____ RECORDS TO USE

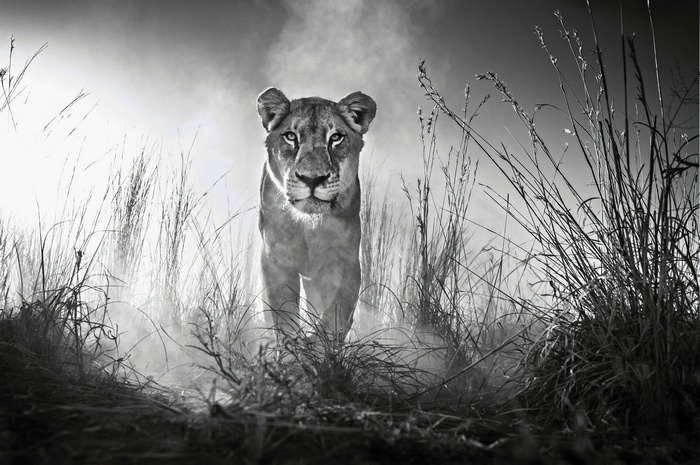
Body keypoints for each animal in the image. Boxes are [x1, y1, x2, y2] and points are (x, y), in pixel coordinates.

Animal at [256, 87, 376, 343]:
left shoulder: (345, 262)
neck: (309, 226)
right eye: (291, 136)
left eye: (336, 137)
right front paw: (292, 347)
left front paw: (317, 345)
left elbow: (335, 314)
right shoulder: (275, 260)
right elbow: (283, 313)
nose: (312, 179)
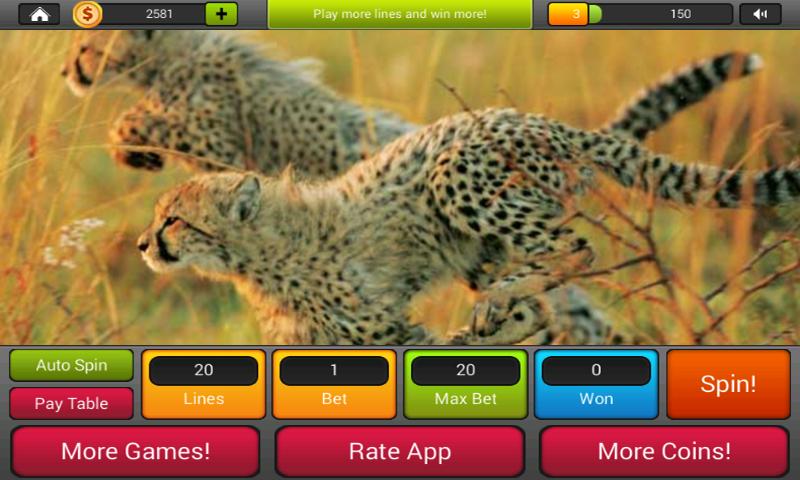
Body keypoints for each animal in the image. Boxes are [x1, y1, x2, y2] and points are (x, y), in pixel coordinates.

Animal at [136, 102, 800, 345]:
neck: (260, 253)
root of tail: (538, 120)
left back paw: (495, 312)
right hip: (477, 248)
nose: (143, 243)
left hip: (456, 174)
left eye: (174, 220)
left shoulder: (382, 329)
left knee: (575, 249)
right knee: (540, 305)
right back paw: (499, 314)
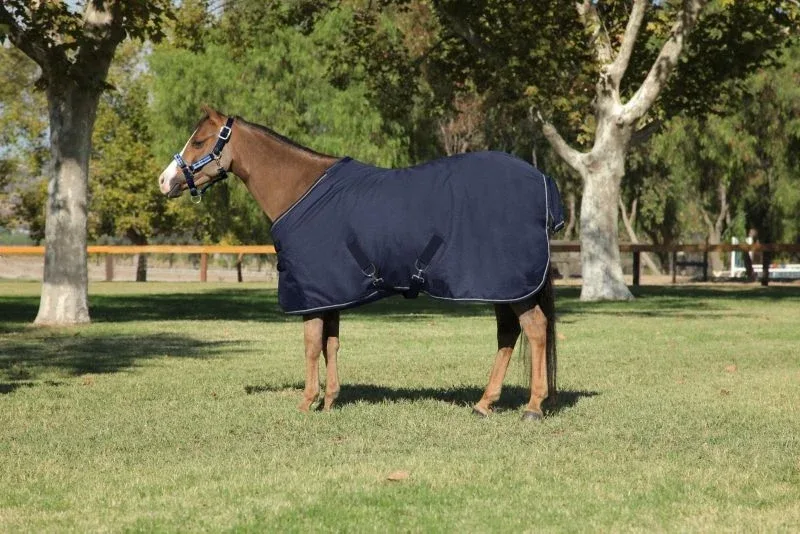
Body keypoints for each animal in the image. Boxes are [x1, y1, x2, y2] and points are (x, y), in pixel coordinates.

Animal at [158, 106, 564, 421]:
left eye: (198, 142)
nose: (164, 181)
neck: (300, 190)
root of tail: (542, 180)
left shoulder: (311, 294)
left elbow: (311, 344)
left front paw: (307, 403)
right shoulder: (329, 293)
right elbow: (331, 343)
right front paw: (329, 401)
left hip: (512, 285)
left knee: (535, 330)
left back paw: (533, 407)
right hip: (504, 287)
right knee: (508, 335)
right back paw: (484, 403)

________

What you give back must match the entries exactly, apart from the omitted pictures.

EXERCISE OUTPUT
Body keypoints for each animal in the image. Boxes are [x1, y1, x2, y2] and points are (x, y), in pixel coordinates.

Animal at [256, 87, 376, 343]:
left shoulder: (345, 262)
neck: (309, 226)
right eye: (291, 136)
left eye: (336, 137)
right front paw: (292, 347)
left front paw: (317, 345)
left elbow: (335, 314)
right shoulder: (275, 260)
right elbow: (283, 313)
nose: (312, 179)
Body keypoints for each animal in the image. Boxes are [x1, y1, x2, y2] and points are (x, y), in pixel coordinates.

Animal at [136, 102, 800, 345]:
neck: (260, 253)
root of tail: (538, 120)
left back paw: (495, 312)
right hip: (477, 248)
nose: (143, 243)
left hip: (456, 174)
left eye: (174, 220)
left shoulder: (382, 329)
left knee: (575, 249)
right knee: (540, 305)
right back paw: (499, 314)
Body keypoints for each animal in the image. Boxes are [x1, y1, x2, y2] and points are (x, y), in pixel coordinates.

Animal at [158, 106, 564, 421]:
left eye: (198, 142)
nose: (164, 181)
neck: (300, 190)
root of tail: (542, 180)
left shoulder: (311, 294)
left elbow: (311, 344)
left front paw: (307, 403)
right shoulder: (329, 293)
right elbow: (331, 343)
right front paw: (329, 401)
left hip: (512, 285)
left knee: (535, 330)
left back paw: (533, 407)
right hip: (504, 287)
right knee: (508, 335)
right back paw: (484, 403)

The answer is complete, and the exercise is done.